Question

How do you graph `y= - 1/2 * x^2`?

Answer 1

Refer to the explanation.

Explanation:

`y=-1/2x^2` is a quadratic equation in standard form:

`y=ax^2+bx+c`,

where:

`a=-1/2`, `b=0`, and `c=0`.

You need the vertex, which is the maximum or minimum point of the parabola, and other points. Hint, since `a<0`, the vertex will be the maximum point and the parabola will open downwards.

The axis of symmetry is the `x`-value of the vertex. For a quadratic equation in standard form, the formula for determining the axis of symmetry is `x=(-b)/(2*a)`.

### Source data
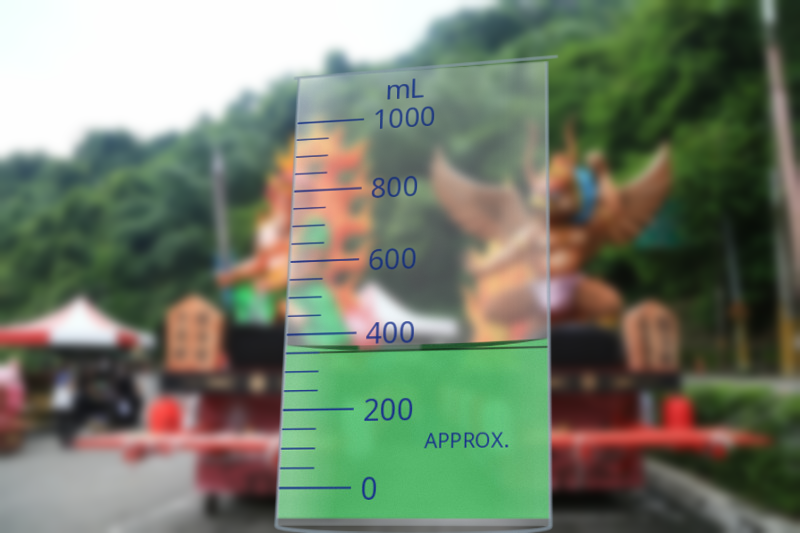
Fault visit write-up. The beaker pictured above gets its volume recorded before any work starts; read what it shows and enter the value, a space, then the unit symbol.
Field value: 350 mL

### Instruction 1
Answer these questions about the text on graphing a parabola:
(a) What values does it give for `a`, `b`, and `c`?
(b) Because `a<0`, what kind of point will the vertex be, and which way will the parabola open?
(c) What formula does it give for the axis of symmetry?
### Instruction 2
Extend the text on graphing a parabola, starting after its last sentence.
The data has no connection to the text on graphing a parabola.

### Response area 1
(a) `a=-1/2`, `b=0`, and `c=0`.
(b) The vertex will be the maximum point, and the parabola will open downwards.
(c) `x=(-b)/(2*a)`

### Response area 2
`x=(-0)/(-2 1/2)=0`

To find the `y`-value for the vertex, substitute `0` for the value of `x` and solve for `y`.

`y=-1/2(0)^2=0`

Vertex: `(0,0)`

Since the vertex is at the origin, and the parabola opens downward, the parabola will not cross the x- or y- axes. So we will need to choose values for `x` and solve for `y` to determine several points.

`x=1,` `y=-1/2(1)^2=-1/2`

Point: `(1,-1/2)`

`x=-1,` `y=-1/2(-1)^2=-1/2`

Point: `(-1,-1/2)`

`x=2,` `y=-1/2(2)^2=-1/2(4)=-2`

Point: `(2,-2)`

`x=-2,` `y=-1/2(-2)^2=-1/2(4)=-2`

Point: `(-2,-2)`

`x=4,` `y=-1/2(4)^2=-1/2(16)=-8`

Point: `(4,-8)`

`x=-4,` `y=-1/2(-4)^2=-1/2(16)=-8`

Point: `(-4,-8)`

Plot the points and sketch a parabola through them. Do not connect the dots.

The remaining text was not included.